(Items from a dataset)
##############################

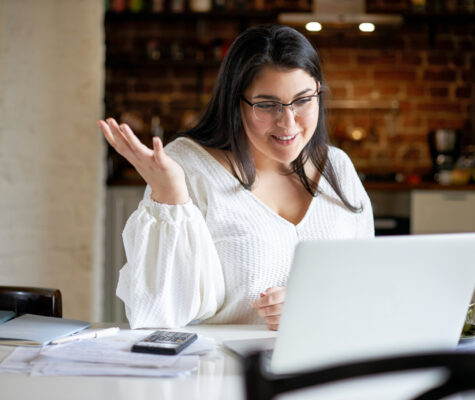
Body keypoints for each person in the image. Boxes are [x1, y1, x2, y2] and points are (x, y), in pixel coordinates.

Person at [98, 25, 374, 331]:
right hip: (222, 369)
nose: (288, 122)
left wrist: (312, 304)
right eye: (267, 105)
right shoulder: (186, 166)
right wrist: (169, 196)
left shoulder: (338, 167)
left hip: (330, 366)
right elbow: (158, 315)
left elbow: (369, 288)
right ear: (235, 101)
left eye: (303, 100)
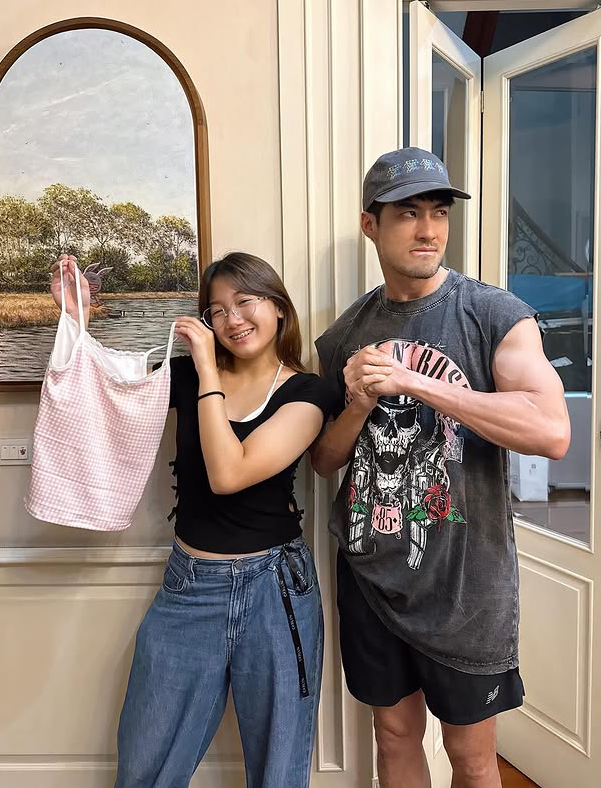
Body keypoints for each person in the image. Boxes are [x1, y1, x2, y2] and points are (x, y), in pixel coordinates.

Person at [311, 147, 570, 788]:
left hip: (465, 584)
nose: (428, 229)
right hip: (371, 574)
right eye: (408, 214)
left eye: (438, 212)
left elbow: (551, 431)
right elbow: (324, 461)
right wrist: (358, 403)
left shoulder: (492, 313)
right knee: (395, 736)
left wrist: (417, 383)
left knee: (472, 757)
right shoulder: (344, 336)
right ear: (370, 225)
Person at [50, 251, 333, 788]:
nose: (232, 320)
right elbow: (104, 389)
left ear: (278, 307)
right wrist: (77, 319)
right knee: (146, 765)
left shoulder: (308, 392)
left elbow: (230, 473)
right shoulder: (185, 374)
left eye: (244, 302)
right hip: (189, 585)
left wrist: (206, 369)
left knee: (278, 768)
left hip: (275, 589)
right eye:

##############################

ABOUT THIS EXERCISE:
Which lines above contain the word "knee"? Copy each one.

EXERCISE RESULT:
right knee: (395, 736)
left knee: (472, 757)
right knee: (146, 765)
left knee: (278, 768)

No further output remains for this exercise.